§ 提取记录:

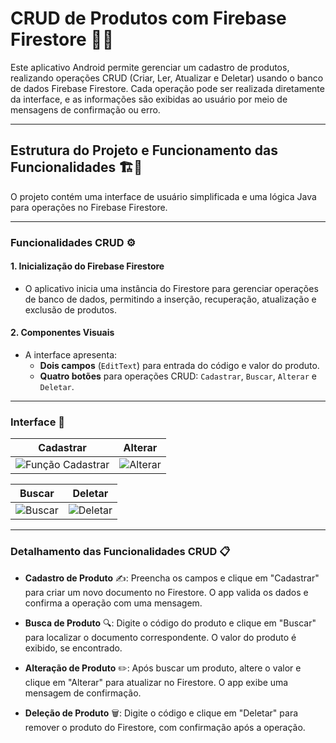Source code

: # CRUD de Produtos com Firebase Firestore 🛒✨

Este aplicativo Android permite gerenciar um cadastro de produtos, realizando operações CRUD (Criar, Ler, Atualizar e Deletar) usando o banco de dados Firebase Firestore. Cada operação pode ser realizada diretamente da interface, e as informações são exibidas ao usuário por meio de mensagens de confirmação ou erro.

---

## Estrutura do Projeto e Funcionamento das Funcionalidades 🏗️🔧

O projeto contém uma interface de usuário simplificada e uma lógica Java para operações no Firebase Firestore.

---

### Funcionalidades CRUD ⚙️

#### 1. Inicialização do Firebase Firestore
- O aplicativo inicia uma instância do Firestore para gerenciar operações de banco de dados, permitindo a inserção, recuperação, atualização e exclusão de produtos.

#### 2. Componentes Visuais
- A interface apresenta:
  - **Dois campos** (`EditText`) para entrada do código e valor do produto.
  - **Quatro botões** para operações CRUD: `Cadastrar`, `Buscar`, `Alterar` e `Deletar`.

---

### Interface 📱

| Cadastrar                                 | Alterar                                          |
|-------------------------------------------|--------------------------------------------------|
| ![Função Cadastrar](https://github.com/user-attachments/assets/7fceffc2-1bff-4dbd-9026-8bffb50721d8) | ![Alterar](https://github.com/user-attachments/assets/b3d84454-8fd3-4ac1-bd25-389283a5df3e) |

| Buscar                                    | Deletar                                          |
|-------------------------------------------|--------------------------------------------------|
| ![Buscar](https://github.com/user-attachments/assets/4532e2d4-46eb-4103-b7d4-6dc5b170f399)           | ![Deletar](https://github.com/user-attachments/assets/b66fca1c-0900-41ba-b57e-78343f6ba3fb) |


---

### Detalhamento das Funcionalidades CRUD 📋

- **Cadastro de Produto** ✍️: Preencha os campos e clique em "Cadastrar" para criar um novo documento no Firestore. O app valida os dados e confirma a operação com uma mensagem.

- **Busca de Produto** 🔍: Digite o código do produto e clique em "Buscar" para localizar o documento correspondente. O valor do produto é exibido, se encontrado.

- **Alteração de Produto** ✏️: Após buscar um produto, altere o valor e clique em "Alterar" para atualizar no Firestore. O app exibe uma mensagem de confirmação.

- **Deleção de Produto** 🗑️: Digite o código e clique em "Deletar" para remover o produto do Firestore, com confirmação após a operação.
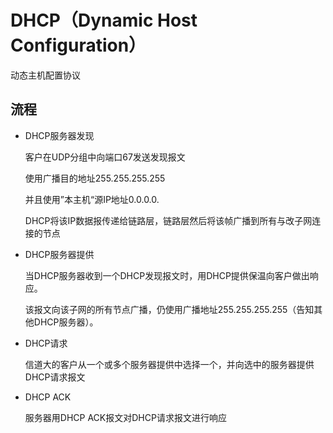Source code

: # DHCP（Dynamic Host Configuration）

动态主机配置协议

## 流程

- DHCP服务器发现

  客户在UDP分组中向端口67发送发现报文

  使用广播目的地址255.255.255.255

  并且使用”本主机“源IP地址0.0.0.0.

  DHCP将该IP数据报传递给链路层，链路层然后将该帧广播到所有与改子网连接的节点

- DHCP服务器提供

  当DHCP服务器收到一个DHCP发现报文时，用DHCP提供保温向客户做出响应。

  该报文向该子网的所有节点广播，仍使用广播地址255.255.255.255（告知其他DHCP服务器）。

- DHCP请求

  信道大的客户从一个或多个服务器提供中选择一个，并向选中的服务器提供DHCP请求报文

- DHCP ACK

  服务器用DHCP ACK报文对DHCP请求报文进行响应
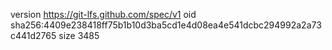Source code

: version https://git-lfs.github.com/spec/v1
oid sha256:4409e238418ff75b1b10d3ba5cd1e4d08ea4e541dcbc294992a2a73c441d2765
size 3485

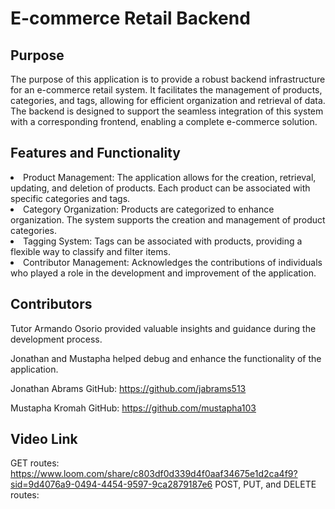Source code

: # E-commerce Retail Backend

## Purpose

The purpose of this application is to provide a robust backend infrastructure for an e-commerce retail system. It facilitates the management of products, categories, and tags, allowing for efficient organization and retrieval of data. The backend is designed to support the seamless integration of this system with a corresponding frontend, enabling a complete e-commerce solution.

## Features and Functionality

<li>Product Management: The application allows for the creation, retrieval, updating, and deletion of products. Each product can be associated with specific categories and tags.</li>

<li>Category Organization: Products are categorized to enhance organization. The system supports the creation and management of product categories.</li>

<li>Tagging System: Tags can be associated with products, providing a flexible way to classify and filter items.</li>

<li>Contributor Management: Acknowledges the contributions of individuals who played a role in the development and improvement of the application.</li>

## Contributors

Tutor Armando Osorio provided valuable insights and guidance during the development process.

Jonathan and Mustapha helped debug and enhance the functionality of the application.

Jonathan Abrams
GitHub: https://github.com/jabrams513

Mustapha Kromah
GitHub: https://github.com/mustapha103

## Video Link

GET routes: https://www.loom.com/share/c803df0d339d4f0aaf34675e1d2ca4f9?sid=9d4076a9-0494-4454-9597-9ca2879187e6
POST, PUT, and DELETE routes: 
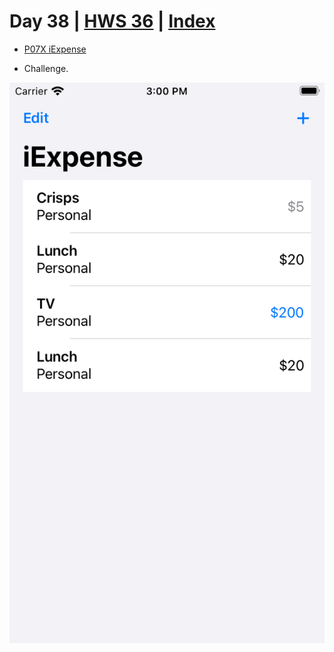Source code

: # Day 38 | [HWS 36](https://www.hackingwithswift.com/100/swiftui/38) | [Index](https://github.com/JulesMoorhouse/100DaysOfSwiftUI/blob/main/README.md)

- [P07X iExpense](https://github.com/JulesMoorhouse/100DaysOfSwiftUI/blob/main/P07X%20iExpense/P07E%20iExpense/ContentView.swift)

- Challenge.

<img src="../Images/day36x.png">
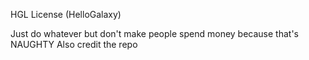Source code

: HGL License (HelloGalaxy)

Just do whatever but don't make people spend money because that's NAUGHTY
Also credit the repo
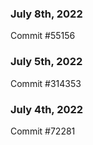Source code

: ### July 8th, 2022

Commit #55156

### July 5th, 2022

Commit #314353


### July 4th, 2022

Commit #72281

§ 练习: 逐行原样返回以上全部记录中的文字，答案里略去图片。

§ 参考答案:
Source code

: # CRUD de Produtos com Firebase Firestore 🛒✨

Este aplicativo Android permite gerenciar um cadastro de produtos, realizando operações CRUD (Criar, Ler, Atualizar e Deletar) usando o banco de dados Firebase Firestore. Cada operação pode ser realizada diretamente da interface, e as informações são exibidas ao usuário por meio de mensagens de confirmação ou erro.

---

## Estrutura do Projeto e Funcionamento das Funcionalidades 🏗️🔧

O projeto contém uma interface de usuário simplificada e uma lógica Java para operações no Firebase Firestore.

---

### Funcionalidades CRUD ⚙️

#### 1. Inicialização do Firebase Firestore
- O aplicativo inicia uma instância do Firestore para gerenciar operações de banco de dados, permitindo a inserção, recuperação, atualização e exclusão de produtos.

#### 2. Componentes Visuais
- A interface apresenta:
  - **Dois campos** (`EditText`) para entrada do código e valor do produto.
  - **Quatro botões** para operações CRUD: `Cadastrar`, `Buscar`, `Alterar` e `Deletar`.

---

### Interface 📱

| Cadastrar                                 | Alterar                                          |
|-------------------------------------------|--------------------------------------------------|
| ![Função Cadastrar](https://github.com/user-attachments/assets/7fceffc2-1bff-4dbd-9026-8bffb50721d8) | ![Alterar](https://github.com/user-attachments/assets/b3d84454-8fd3-4ac1-bd25-389283a5df3e) |

| Buscar                                    | Deletar                                          |
|-------------------------------------------|--------------------------------------------------|
| ![Buscar](https://github.com/user-attachments/assets/4532e2d4-46eb-4103-b7d4-6dc5b170f399)           | ![Deletar](https://github.com/user-attachments/assets/b66fca1c-0900-41ba-b57e-78343f6ba3fb) |


---

### Detalhamento das Funcionalidades CRUD 📋

- **Cadastro de Produto** ✍️: Preencha os campos e clique em "Cadastrar" para criar um novo documento no Firestore. O app valida os dados e confirma a operação com uma mensagem.

- **Busca de Produto** 🔍: Digite o código do produto e clique em "Buscar" para localizar o documento correspondente. O valor do produto é exibido, se encontrado.

- **Alteração de Produto** ✏️: Após buscar um produto, altere o valor e clique em "Alterar" para atualizar no Firestore. O app exibe uma mensagem de confirmação.

- **Deleção de Produto** 🗑️: Digite o código e clique em "Deletar" para remover o produto do Firestore, com confirmação após a operação.
Source code

: # DHCP（Dynamic Host Configuration）

动态主机配置协议

## 流程

- DHCP服务器发现

  客户在UDP分组中向端口67发送发现报文

  使用广播目的地址255.255.255.255

  并且使用”本主机“源IP地址0.0.0.0.

  DHCP将该IP数据报传递给链路层，链路层然后将该帧广播到所有与改子网连接的节点

- DHCP服务器提供

  当DHCP服务器收到一个DHCP发现报文时，用DHCP提供保温向客户做出响应。

  该报文向该子网的所有节点广播，仍使用广播地址255.255.255.255（告知其他DHCP服务器）。

- DHCP请求

  信道大的客户从一个或多个服务器提供中选择一个，并向选中的服务器提供DHCP请求报文

- DHCP ACK

  服务器用DHCP ACK报文对DHCP请求报文进行响应
Source code

: version https://git-lfs.github.com/spec/v1
oid sha256:4409e238418ff75b1b10d3ba5cd1e4d08ea4e541dcbc294992a2a73c441d2765
size 3485

Source code

: # E-commerce Retail Backend

## Purpose

The purpose of this application is to provide a robust backend infrastructure for an e-commerce retail system. It facilitates the management of products, categories, and tags, allowing for efficient organization and retrieval of data. The backend is designed to support the seamless integration of this system with a corresponding frontend, enabling a complete e-commerce solution.

## Features and Functionality

<li>Product Management: The application allows for the creation, retrieval, updating, and deletion of products. Each product can be associated with specific categories and tags.</li>

<li>Category Organization: Products are categorized to enhance organization. The system supports the creation and management of product categories.</li>

<li>Tagging System: Tags can be associated with products, providing a flexible way to classify and filter items.</li>

<li>Contributor Management: Acknowledges the contributions of individuals who played a role in the development and improvement of the application.</li>

## Contributors

Tutor Armando Osorio provided valuable insights and guidance during the development process.

Jonathan and Mustapha helped debug and enhance the functionality of the application.

Jonathan Abrams
GitHub: https://github.com/jabrams513

Mustapha Kromah
GitHub: https://github.com/mustapha103

## Video Link

GET routes: https://www.loom.com/share/c803df0d339d4f0aaf34675e1d2ca4f9?sid=9d4076a9-0494-4454-9597-9ca2879187e6
POST, PUT, and DELETE routes: 
Source code

: # Day 38 | [HWS 36](https://www.hackingwithswift.com/100/swiftui/38) | [Index](https://github.com/JulesMoorhouse/100DaysOfSwiftUI/blob/main/README.md)

- [P07X iExpense](https://github.com/JulesMoorhouse/100DaysOfSwiftUI/blob/main/P07X%20iExpense/P07E%20iExpense/ContentView.swift)

- Challenge.

<img src="../Images/day36x.png">
Source code

: HGL License (HelloGalaxy)

Just do whatever but don't make people spend money because that's NAUGHTY
Also credit the repo
Source code

: ### July 8th, 2022

Commit #55156

### July 5th, 2022

Commit #314353


### July 4th, 2022

Commit #72281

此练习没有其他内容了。